|Schedule:||View OpenMPCon 2015 Program|
|Abstract:||OpenMP directives remain one of the most popular ways to express shared memory multi-threaded parallelism. Fork-join work sharing constructs are simple to use and permit the incremental introduction of data parallelism. As a result the OpenMP language is widely used in application domains such as scientific computing, computer-aided design and engineering. However, the easy introduction of parallelism does not mean that the user can ignore parallel performance inefficiencies such as load imbalance or overhead on work scheduling.
This talk will present what we have been doing in Intel ® VTune™ Amplifier XE to support OpenMP performance analysis that shows the results in terms of the OpenMP constructs that the programmer operates with, rather than offering general tuning paradigms that can confuse OpenMP programmers rather than helping them understand the real problems in their code.In the case if a performance tool shows performance related information associated with functions/loops in a bottom-up or top-down style a customer can lose the parallel region/parallel loop context of the pragmas that they had inserted. Without that context understanding inefficiencies like imbalance or overhead on parallel work organizing or scheduling becomes hard without complicated additional analysis.

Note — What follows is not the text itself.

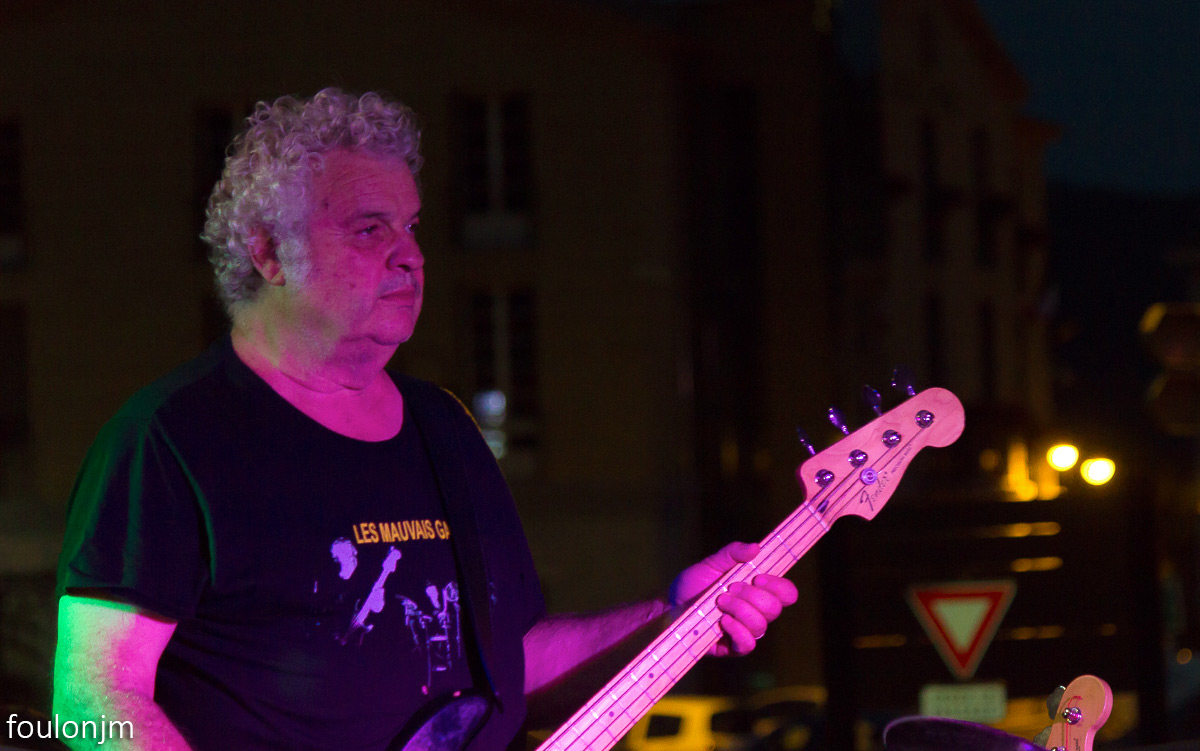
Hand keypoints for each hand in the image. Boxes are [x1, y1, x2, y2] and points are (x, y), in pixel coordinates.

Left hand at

One of the reasons why OpenMP has significant market share is its simple and incremental approach to the introduction of parallelism. Experience shows us that customers have the same expectations from performance tools, – “show me how much of the wall time of my application is parallelized, how well it is parallelized, what constructs are inefficient and what I can do to fix them quickly”.
The Intel® VTune™ Amplifier XE performance analysis tool and Intel® OpenMP Runtime teams have been working to answers the customer’s questions above in terms of OpenMP constructs. The combination of notifications from the OpenMP library and sampling data from VTune Amplifier XE collectors allow to calculate and show the parallel and serial (outside of any region) time of an application, the difference between measured and ideal execution of a parallel region, what are the reasons of the difference, statistics broken down by work-sharing constructs inside a parallel region, per region CPU utilization histograms. Based on this information a user can more easily understand where to invest their tuning effort knowing how much gain in application wall time they can theoretically achieve by fixing each problem. The OpenMP analysis of a compute node in Intel® VTune™ Amplifier XE is scaled for MPI + OpenMP hybrid programming model case with per-rank metrics available.